#### [TASK TO COMPLETE]
Quote word for word the stretch of lines from the one containing "ufa: qué significa" through the one containing "que conviene no pasar por alto.".

[Extracted text data from the pages]
┌──

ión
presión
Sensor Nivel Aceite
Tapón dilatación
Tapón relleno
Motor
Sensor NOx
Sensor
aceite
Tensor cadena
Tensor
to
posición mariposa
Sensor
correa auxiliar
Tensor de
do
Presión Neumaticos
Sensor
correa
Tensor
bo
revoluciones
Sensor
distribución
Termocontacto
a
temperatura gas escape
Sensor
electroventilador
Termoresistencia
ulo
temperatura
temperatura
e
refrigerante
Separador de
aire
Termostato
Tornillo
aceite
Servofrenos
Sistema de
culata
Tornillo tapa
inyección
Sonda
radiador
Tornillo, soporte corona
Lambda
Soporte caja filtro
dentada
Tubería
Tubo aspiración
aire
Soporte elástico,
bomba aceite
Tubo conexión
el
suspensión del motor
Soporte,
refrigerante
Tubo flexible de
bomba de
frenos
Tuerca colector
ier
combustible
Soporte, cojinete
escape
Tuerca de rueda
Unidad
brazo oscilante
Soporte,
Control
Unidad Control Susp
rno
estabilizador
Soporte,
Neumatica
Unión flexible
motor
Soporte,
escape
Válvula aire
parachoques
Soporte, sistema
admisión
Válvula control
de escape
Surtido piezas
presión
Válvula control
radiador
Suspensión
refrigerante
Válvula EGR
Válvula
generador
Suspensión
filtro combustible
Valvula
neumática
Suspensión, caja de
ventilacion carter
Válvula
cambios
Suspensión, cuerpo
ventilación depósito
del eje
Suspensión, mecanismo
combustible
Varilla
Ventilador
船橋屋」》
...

└──
┌──

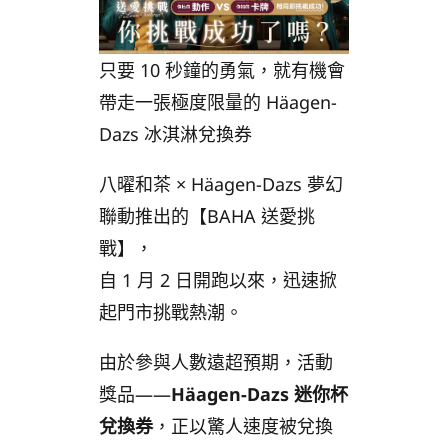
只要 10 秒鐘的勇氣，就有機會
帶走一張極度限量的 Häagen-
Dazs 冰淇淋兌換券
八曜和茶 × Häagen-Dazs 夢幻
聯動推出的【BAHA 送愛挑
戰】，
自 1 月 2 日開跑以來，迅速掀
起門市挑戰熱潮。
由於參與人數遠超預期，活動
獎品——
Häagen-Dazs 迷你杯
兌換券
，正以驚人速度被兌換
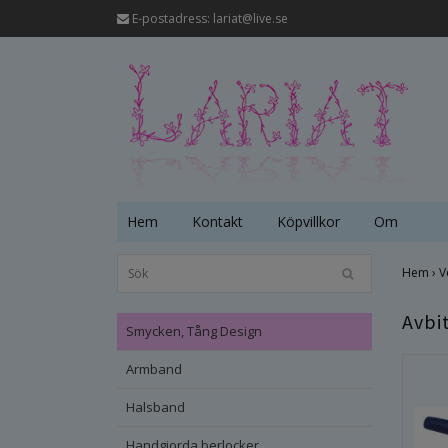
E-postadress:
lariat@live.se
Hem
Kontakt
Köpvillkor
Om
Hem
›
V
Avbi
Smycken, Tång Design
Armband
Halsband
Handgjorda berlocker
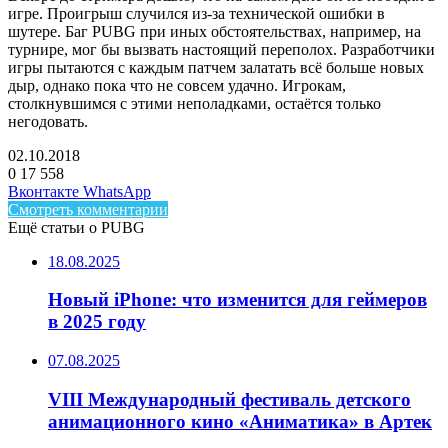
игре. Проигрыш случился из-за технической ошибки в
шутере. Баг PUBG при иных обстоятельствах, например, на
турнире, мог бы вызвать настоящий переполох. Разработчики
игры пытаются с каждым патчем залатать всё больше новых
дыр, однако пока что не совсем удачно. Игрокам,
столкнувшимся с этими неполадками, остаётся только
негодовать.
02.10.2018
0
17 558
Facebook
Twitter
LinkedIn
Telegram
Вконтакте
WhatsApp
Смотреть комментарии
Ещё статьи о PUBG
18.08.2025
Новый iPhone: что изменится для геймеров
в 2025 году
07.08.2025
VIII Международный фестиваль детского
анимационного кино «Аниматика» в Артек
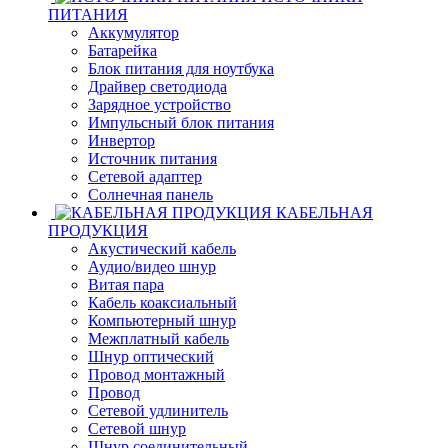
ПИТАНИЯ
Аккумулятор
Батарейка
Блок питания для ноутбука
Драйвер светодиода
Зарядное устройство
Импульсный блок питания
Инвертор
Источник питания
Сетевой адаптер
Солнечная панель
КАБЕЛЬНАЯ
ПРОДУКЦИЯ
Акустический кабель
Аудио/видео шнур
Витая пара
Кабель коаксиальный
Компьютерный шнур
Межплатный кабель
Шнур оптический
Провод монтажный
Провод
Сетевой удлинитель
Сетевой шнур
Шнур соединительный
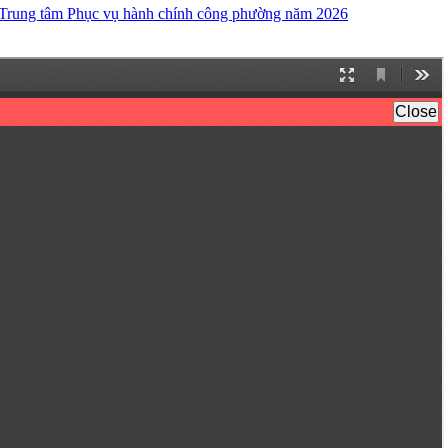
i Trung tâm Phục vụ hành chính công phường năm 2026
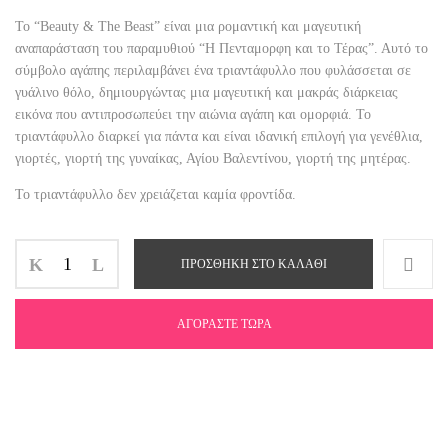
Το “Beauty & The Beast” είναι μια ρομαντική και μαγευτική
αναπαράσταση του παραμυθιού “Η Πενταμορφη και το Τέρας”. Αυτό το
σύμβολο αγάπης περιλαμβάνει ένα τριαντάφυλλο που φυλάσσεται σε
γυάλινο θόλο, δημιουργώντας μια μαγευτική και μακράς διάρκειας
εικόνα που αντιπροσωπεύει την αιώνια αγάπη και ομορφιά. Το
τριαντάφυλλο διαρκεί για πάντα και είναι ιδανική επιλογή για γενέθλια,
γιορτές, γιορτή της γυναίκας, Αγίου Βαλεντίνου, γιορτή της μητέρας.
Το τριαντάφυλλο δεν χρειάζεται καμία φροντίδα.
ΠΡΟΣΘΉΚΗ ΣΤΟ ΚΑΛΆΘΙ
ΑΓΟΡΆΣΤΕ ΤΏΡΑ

└──
┌──

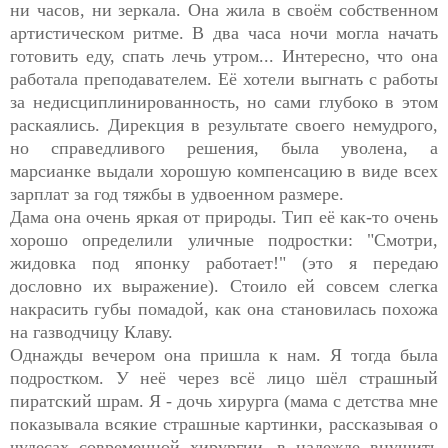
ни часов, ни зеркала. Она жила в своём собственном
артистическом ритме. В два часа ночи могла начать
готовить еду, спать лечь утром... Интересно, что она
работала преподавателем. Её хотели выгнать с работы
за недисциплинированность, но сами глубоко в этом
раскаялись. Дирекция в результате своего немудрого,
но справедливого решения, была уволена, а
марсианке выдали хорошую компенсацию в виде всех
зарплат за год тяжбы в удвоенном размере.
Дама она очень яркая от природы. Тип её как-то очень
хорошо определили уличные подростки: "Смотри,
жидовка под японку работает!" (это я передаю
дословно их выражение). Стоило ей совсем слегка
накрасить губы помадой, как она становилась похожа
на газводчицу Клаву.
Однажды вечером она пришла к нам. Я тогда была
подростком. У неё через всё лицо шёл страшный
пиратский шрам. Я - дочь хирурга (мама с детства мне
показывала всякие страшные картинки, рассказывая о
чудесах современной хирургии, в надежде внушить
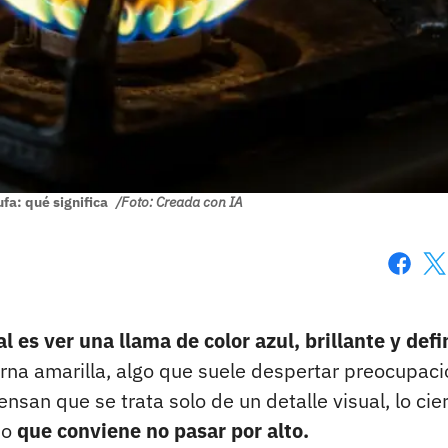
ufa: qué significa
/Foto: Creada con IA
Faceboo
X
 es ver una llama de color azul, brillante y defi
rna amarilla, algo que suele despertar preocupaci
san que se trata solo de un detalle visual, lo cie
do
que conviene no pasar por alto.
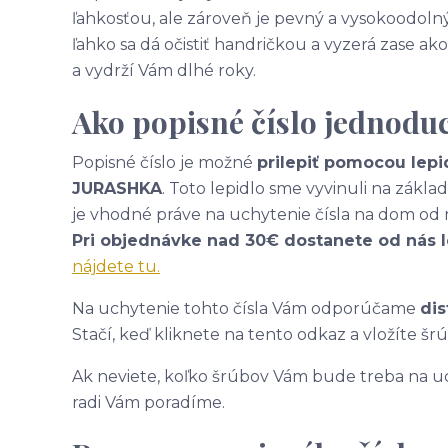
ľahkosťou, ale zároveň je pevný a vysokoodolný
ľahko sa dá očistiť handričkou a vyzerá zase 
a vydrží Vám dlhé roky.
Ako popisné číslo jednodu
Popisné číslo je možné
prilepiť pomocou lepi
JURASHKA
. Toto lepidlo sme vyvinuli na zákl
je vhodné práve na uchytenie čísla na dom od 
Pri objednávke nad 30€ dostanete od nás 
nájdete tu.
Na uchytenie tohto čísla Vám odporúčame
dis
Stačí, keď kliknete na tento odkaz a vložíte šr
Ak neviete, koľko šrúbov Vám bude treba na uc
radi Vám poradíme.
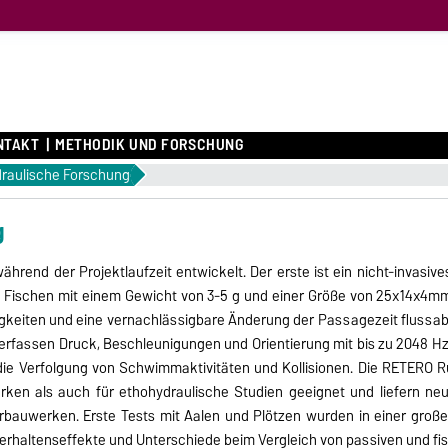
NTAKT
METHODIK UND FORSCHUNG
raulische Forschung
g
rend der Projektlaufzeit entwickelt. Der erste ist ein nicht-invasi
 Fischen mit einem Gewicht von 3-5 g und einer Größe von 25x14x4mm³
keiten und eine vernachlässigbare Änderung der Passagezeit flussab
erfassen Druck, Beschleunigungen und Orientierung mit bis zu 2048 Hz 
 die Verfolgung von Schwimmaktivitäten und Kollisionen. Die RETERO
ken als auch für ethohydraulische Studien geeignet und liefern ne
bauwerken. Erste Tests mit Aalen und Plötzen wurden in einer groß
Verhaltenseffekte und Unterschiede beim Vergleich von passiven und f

└──

#### [FINISHED TASK]
ufa: qué significa
/Foto: Creada con IA
Faceboo
X
 es ver una llama de color azul, brillante y defi
rna amarilla, algo que suele despertar preocupaci
san que se trata solo de un detalle visual, lo cie
do
que conviene no pasar por alto.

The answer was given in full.